En esta línea, no se avizoran cambios sustanciales en los catalizadores de la amplia volatilidad financiera internacional, al menos no asociados a una probabilidad significativa. Quizás el elemento que ha cambiado es el descenso de la probabilidad de que la Fed dicte nuevas alzas en su tasa de referencia en los meses inmediatos. Por el contrario, la expectativa de mercado ya la ha retrasado hasta 2017.

Desafortunadamente, este tipo de hechos que antes promovían una recuperación de las monedas emergentes frente al dólar, ahora parecen validar los riesgos sobre la actividad económica global, promoviendo así mayor debilidad cambiaria fuera de EU.

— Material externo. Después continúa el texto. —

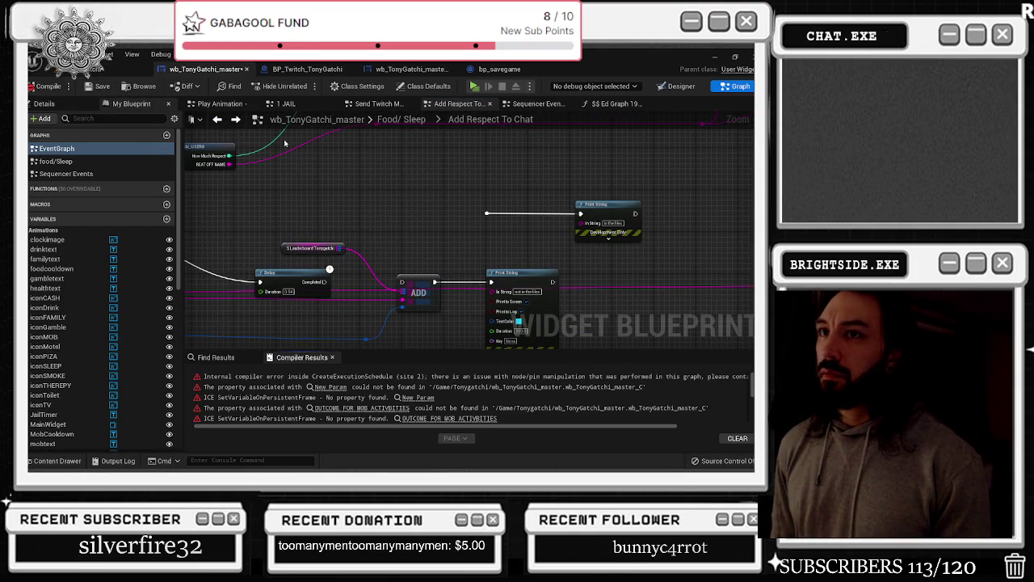
pyautogui.press('ctrl+z')
pyautogui.doubleClick(364, 196)
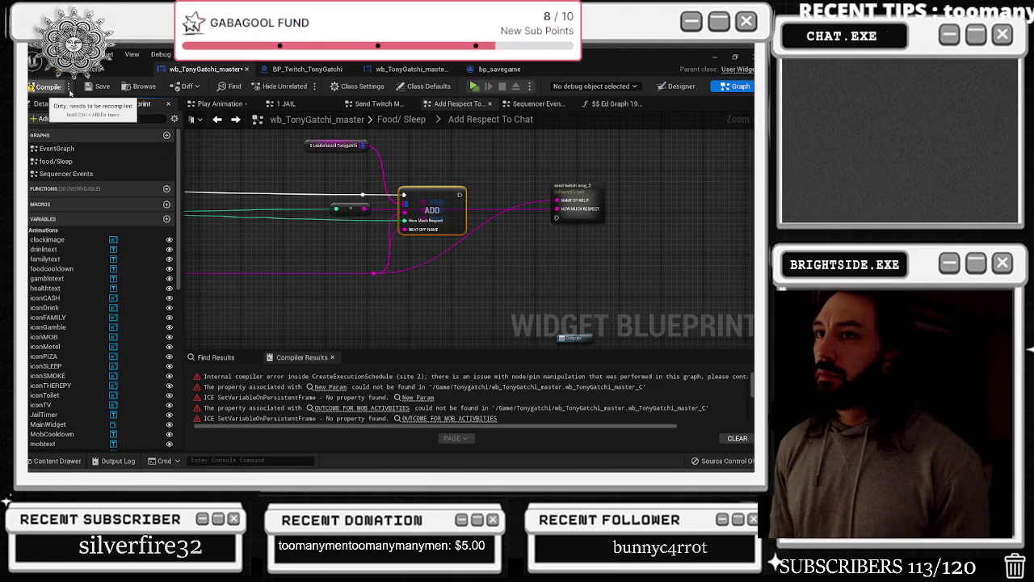
# Save the wb_TonyGatchi_master blueprint and recompile it to clear the errors
pyautogui.click(97, 86)
pyautogui.click(99, 89)
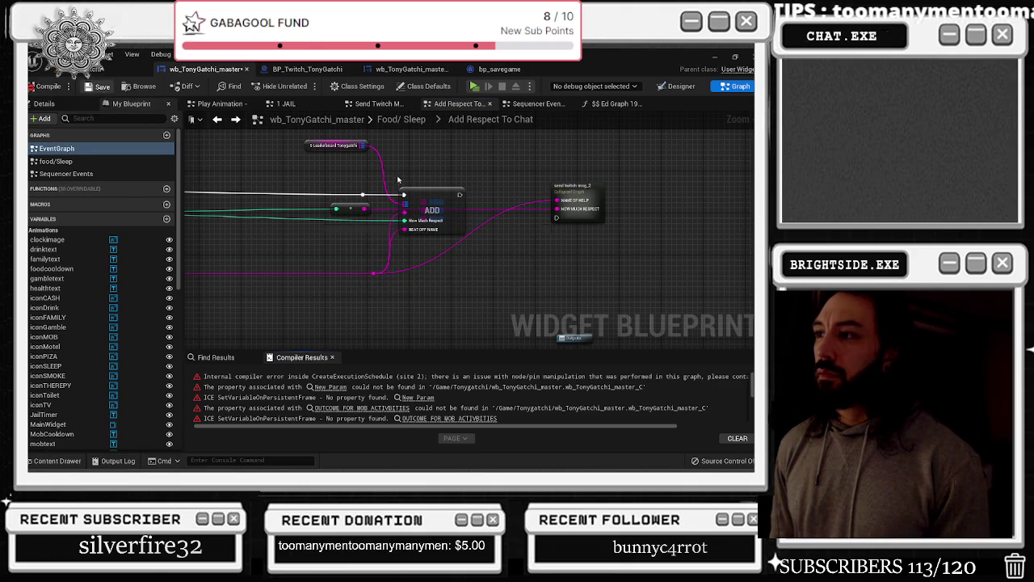
pyautogui.click(41, 86)
pyautogui.click(99, 87)
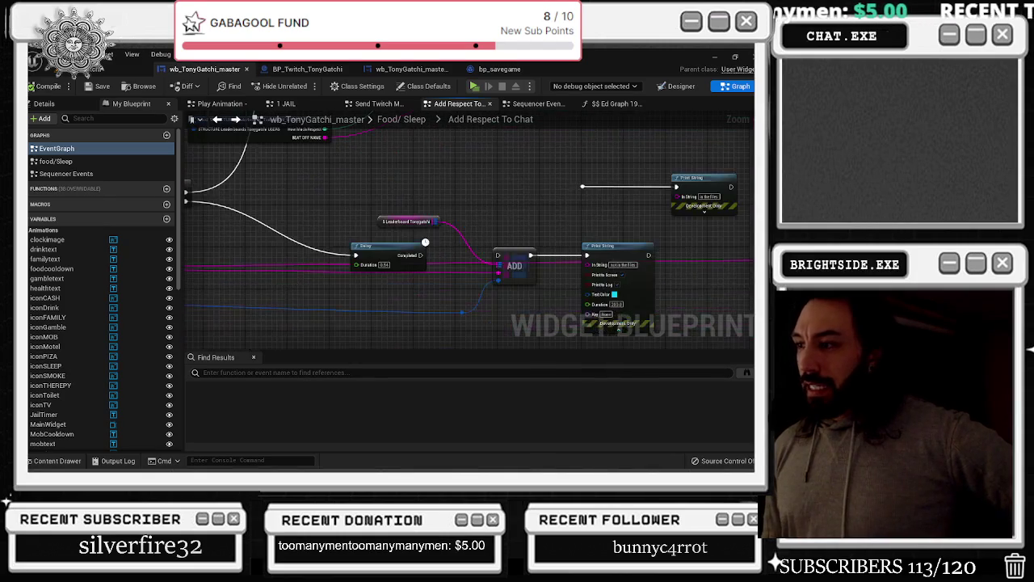
# Connect the Delay's completion to ADD and paste the copied struct and ADD nodes
pyautogui.moveTo(422, 256); pyautogui.dragTo(498, 255)
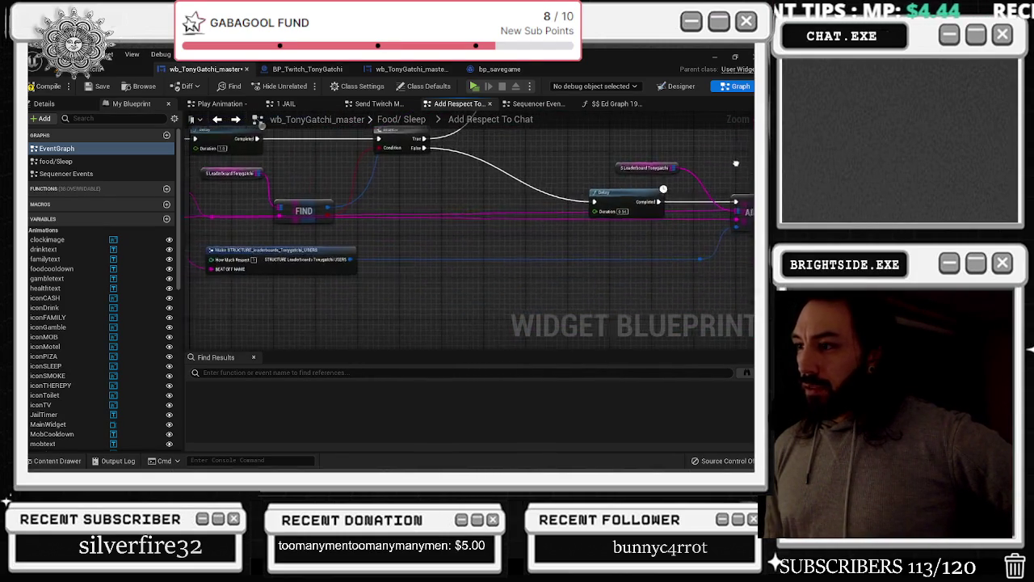
pyautogui.scroll(-3, 520, 169)
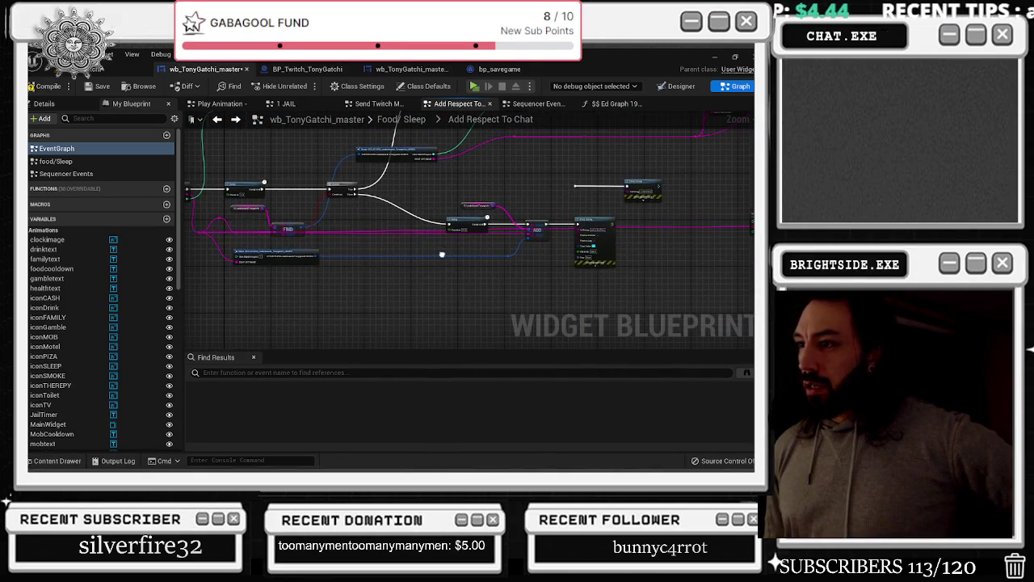
pyautogui.doubleClick(508, 256)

Tercero, todo el mundo emprende acciones para atender los riesgos impuestos sobre sus mercados y sus economías desde sus propias capacidades, con algunos claros incentivos perversos. Tal es el caso del fenómeno de guerra cambiaria que toma como pretexto el entorno actual para buscar un grado de debilidad cambiaria tal que consiga estimular a determinadas economías. Tal patrón se convierte en un juego de espejos donde el incentivo para algunos mercados emergentes está del lado de permitir la depreciación de sus monedas.

En un entorno así, las autoridades locales se encuentran ante un reto mayúsculo. Partiendo de la idea de que el proceso de depreciación del peso puede incrementar los riesgos de que se presenten episodios de funcionamiento desordenado de los mercados locales, el incentivo a actuar es claro. No obstante, las principales limitantes las imponen los riegos sobre el crecimiento económico local y el nivel de reservas (sobre el cual el FMI ha sugerido cautela). Más aún, la gran incertidumbre que rodea a qué tanto podrían complicarse las cosas en las semanas siguientes o al menos no mejorar, crea un incentivo claro a “administrar las municiones”.

En este sentido, mi propia lectura de las recientes declaraciones de diversas autoridades parece entender que se optará por una combinación de políticas complementarias que, por un lado minimicen el riesgo de que tengamos episodios de mercados desordenados y por otro busquen contener el proceso de ensanchamiento de diferenciales de tasas de interés.

El primer propósito podría atenderse vía los propios esquemas de intervención cambiaria y un perfil activo del Banco Central como formador de mercado en renta fija. En el segundo caso, los ajustes fiscales y de política monetaria parecerían las alternativas lógicas.

El autor es subdirector de estudios macroeconómicos y de mercados en la Dirección de Estudios Económicos de Banamex. Las opiniones expuestas son responsabilidad del autor y no necesariamente reflejan la visión de Banamex.